ABSTRACT:

Accurate stress-strain measurements in triaxial compression tests are critical to derive correct values of stiffness, Poisson's ratio, and the Biot a-parameter. Yet, inherent biases can produce unrepresentative rock properties. This study investigates the impact of different measurements using strain gauges and LVDTs. A detailed analysis reveals the impact of surface compliance at the interfaces between the specimen and end caps. Tested materials include: standard aluminum, Eagle Ford shale, Berea sandstone, and Jubaila carbonate.
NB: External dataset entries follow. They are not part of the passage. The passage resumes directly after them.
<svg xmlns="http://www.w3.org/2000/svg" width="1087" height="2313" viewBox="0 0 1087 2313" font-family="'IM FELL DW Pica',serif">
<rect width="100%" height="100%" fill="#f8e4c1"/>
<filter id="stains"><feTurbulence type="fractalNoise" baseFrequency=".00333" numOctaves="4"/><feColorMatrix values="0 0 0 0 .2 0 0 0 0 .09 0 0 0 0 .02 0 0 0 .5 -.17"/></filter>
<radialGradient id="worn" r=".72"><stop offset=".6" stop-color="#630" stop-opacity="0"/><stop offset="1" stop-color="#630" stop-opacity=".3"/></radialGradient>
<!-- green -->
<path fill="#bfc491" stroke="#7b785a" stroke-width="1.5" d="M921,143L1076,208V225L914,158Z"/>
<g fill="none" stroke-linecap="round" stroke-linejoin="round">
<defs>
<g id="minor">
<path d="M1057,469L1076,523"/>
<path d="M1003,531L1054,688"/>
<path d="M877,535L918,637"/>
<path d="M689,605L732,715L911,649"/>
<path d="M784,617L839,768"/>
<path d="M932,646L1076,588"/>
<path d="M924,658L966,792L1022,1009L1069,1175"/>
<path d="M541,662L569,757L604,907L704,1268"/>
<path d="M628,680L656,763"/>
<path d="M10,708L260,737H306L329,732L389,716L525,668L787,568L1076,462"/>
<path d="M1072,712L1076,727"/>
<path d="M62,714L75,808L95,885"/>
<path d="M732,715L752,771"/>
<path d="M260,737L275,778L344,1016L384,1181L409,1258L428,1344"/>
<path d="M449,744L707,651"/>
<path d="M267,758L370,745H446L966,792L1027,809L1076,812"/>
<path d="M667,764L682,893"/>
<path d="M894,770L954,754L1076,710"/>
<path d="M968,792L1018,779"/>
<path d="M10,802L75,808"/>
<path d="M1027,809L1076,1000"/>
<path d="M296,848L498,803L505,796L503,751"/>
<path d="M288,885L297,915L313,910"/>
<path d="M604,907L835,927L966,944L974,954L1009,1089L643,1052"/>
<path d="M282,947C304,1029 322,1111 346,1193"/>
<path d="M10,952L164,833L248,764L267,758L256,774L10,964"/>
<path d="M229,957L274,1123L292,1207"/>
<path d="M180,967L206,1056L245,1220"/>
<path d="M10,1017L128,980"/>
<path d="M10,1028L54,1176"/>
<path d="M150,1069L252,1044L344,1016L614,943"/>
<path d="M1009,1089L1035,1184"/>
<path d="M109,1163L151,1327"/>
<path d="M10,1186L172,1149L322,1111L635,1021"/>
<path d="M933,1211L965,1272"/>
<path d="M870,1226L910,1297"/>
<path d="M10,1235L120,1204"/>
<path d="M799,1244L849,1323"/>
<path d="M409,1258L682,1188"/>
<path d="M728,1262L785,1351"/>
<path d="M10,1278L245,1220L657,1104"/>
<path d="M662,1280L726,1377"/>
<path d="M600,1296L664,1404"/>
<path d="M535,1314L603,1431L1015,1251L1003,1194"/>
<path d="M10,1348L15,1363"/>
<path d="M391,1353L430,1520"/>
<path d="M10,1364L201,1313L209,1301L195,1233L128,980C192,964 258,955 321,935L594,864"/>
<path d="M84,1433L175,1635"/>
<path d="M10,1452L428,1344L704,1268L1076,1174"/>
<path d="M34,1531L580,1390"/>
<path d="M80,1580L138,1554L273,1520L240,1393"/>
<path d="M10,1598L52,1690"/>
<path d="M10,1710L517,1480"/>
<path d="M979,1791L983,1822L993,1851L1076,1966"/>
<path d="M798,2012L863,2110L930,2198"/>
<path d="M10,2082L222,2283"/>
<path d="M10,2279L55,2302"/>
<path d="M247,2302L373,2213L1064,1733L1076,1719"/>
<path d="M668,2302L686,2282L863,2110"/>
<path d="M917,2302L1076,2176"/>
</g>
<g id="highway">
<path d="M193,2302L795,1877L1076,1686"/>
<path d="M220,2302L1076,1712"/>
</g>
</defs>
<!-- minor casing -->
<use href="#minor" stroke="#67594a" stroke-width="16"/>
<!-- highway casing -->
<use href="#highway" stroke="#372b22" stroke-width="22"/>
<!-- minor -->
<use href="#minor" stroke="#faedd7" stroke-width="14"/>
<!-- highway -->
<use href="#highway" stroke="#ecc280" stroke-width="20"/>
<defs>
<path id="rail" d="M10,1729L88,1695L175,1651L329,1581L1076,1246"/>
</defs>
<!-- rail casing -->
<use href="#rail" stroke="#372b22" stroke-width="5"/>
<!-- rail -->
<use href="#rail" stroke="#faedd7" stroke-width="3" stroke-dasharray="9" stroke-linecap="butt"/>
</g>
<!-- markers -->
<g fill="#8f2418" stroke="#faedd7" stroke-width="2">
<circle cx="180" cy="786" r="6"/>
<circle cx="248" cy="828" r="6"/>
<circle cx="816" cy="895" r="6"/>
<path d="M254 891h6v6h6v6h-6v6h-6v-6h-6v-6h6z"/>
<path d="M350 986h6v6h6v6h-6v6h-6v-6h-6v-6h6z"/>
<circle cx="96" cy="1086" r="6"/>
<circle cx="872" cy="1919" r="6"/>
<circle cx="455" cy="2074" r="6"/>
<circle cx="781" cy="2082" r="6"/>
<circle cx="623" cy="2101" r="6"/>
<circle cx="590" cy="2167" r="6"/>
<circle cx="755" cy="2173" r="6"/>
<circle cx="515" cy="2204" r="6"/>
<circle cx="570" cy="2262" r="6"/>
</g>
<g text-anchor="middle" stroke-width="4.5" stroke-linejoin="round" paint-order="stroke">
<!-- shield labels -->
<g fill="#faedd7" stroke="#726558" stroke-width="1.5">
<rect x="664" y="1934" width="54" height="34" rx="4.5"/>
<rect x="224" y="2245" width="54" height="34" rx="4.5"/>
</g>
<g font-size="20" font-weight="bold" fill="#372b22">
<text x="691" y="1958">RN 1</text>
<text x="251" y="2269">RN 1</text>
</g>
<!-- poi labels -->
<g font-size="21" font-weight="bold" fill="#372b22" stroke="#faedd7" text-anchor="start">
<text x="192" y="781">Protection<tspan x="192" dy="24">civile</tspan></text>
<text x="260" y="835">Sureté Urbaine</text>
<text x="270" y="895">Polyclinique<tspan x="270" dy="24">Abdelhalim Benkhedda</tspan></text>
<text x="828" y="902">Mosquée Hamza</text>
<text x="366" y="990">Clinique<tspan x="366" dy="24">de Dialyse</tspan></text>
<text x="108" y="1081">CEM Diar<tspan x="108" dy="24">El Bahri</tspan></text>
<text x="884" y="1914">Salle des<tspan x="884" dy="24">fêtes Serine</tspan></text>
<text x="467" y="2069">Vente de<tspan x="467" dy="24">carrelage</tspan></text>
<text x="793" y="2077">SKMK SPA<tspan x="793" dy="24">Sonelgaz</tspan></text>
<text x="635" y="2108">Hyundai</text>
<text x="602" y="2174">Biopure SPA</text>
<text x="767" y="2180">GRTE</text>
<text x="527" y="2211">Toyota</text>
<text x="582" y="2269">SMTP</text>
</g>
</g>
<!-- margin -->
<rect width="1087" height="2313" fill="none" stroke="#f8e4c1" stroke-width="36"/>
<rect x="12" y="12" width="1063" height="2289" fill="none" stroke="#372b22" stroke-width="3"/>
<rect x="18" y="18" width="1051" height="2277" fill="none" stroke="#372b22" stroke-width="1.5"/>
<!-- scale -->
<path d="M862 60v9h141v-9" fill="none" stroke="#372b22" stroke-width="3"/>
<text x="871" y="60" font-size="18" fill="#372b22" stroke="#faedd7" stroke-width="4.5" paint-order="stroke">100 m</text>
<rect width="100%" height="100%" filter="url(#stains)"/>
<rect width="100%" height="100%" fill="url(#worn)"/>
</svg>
Results reveal: 1) Contact deformation adds non-linear behavior to the stress-strain response. 2) Seating effects lower the stiffness computed from cap-to-cap deformation measurements. 3) Strain gauges do not show hysteresis evident in cap-to-cap LVDT systems. 4) Bending due to uneven surfaces and misalignment affect cap-to-cap deformation measurements. 5) Confining pressures improve the contact at the interface and reduce partial slippage. 6) Mounting strain gauges on sleeves is ill-advised. 7) The dynamic modulus is higher than the static modulus. 8) The static and dynamic moduli are sensitive to the imposed axial deviatoric stresses. 9) The estimation of the Biot a-parameter is affected by seating effects. We conclude that specimen–bonded strain gauges are preferred to minimize and possibly avoid any of the above effects for pre-peak strain measurements.